Bug 2004836

Summary:	NoExecute taint is not being applied when nodes become unreachable
Product:	OpenShift Container Platform	Reporter:	Joel Rosental R. <jrosenta>
Component:	kube-controller-manager	Assignee:	Jan Chaloupka <jchaloup>
Status:	CLOSED CURRENTRELEASE	QA Contact:	zhou ying <yinzhou>
Severity:	high	Docs Contact:
Priority:	high
Version:	4.6	CC:	aarrichi, alosadag, aos-bugs, bdeschen, cldavey, ddelcian, eparis, fburatti, fherrman, jchaloup, knarra, lsaldana, mfojtik, ptang, rhowe, riontel, vmedina
Target Milestone:	---
Target Release:	---
Hardware:	Unspecified
OS:	All
Whiteboard:
Fixed In Version:		Doc Type:	If docs needed, set a value
Doc Text:		Story Points:	---
Clone Of:		Environment:
Last Closed:	2021-12-26 14:20:23 UTC	Type:	Bug
Regression:	---	Mount Type:	---
Documentation:	---	CRM:
Verified Versions:		Category:	---
oVirt Team:	---	RHEL 7.3 requirements from Atomic Host:
Cloudforms Team:	---	Target Upstream Version:
Embargoed:
Bug Depends On:	1994111, 2008266
Bug Blocks:

Description Joel Rosental R. 2021-09-16 07:54:54 UTC

Description of problem:
After doing an availability test by network isolating some worker nodes. As stated in the documentation below, it is the expectation that the taint "node.kubernetes.io/unreachable:NoExecute" would be added to nodes after five minutes and Pods could be re-scheduled in other available nodes.

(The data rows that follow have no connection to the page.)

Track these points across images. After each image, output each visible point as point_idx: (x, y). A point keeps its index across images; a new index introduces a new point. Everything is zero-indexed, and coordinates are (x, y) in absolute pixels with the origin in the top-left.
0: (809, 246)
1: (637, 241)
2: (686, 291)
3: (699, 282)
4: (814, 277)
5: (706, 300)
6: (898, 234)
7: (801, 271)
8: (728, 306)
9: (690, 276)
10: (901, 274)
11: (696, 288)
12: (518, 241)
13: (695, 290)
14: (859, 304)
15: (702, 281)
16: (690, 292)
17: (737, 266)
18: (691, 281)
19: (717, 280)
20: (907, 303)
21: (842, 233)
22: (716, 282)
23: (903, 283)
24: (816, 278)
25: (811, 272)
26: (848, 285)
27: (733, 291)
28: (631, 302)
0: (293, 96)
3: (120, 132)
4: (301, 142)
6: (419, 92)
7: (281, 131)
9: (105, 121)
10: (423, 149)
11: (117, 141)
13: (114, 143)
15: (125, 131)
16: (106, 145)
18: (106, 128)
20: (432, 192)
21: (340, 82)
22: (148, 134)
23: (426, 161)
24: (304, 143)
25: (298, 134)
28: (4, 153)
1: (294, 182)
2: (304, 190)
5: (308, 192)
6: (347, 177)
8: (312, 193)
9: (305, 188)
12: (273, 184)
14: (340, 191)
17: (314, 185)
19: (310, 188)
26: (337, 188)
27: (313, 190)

https://docs.openshift.com/container-platform/4.6/nodes/scheduling/nodes-scheduler-taints-tolerations.html#nodes-scheduler-taints-tolerations-about-taintBasedEvictions_nodes-scheduler-taints-tolerations

However, it was noticed that once any node becomes "unrecheable" either by turning it off or shutting down the kubelet service, only a taint with "NoSchedule" effect is added to the node, so the pods that were running in this node are never evicted.

Version-Release number of selected component (if applicable):

4.6.21

How reproducible:
Always on customer environment.

Steps to Reproduce:
1. Either shutdown the node or the kubelet service
2. Wait until the node is marked as "NotReady"  and it's marked as "unreacheable".


Actual results:
Only the "node.kubernetes.io/unreachable:NoSchedule" taint is added to the node.

Expected results:
The "node.kubernetes.io/unreachable:NoExecute" taint should be added as well.

Additional info:

Comment 32 RamaKasturi 2022-11-21 13:05:31 UTC

Marking the qe_test_coverage flag to '+' because the verification for this test is being covered by z stream regression e2e, upgrade tests.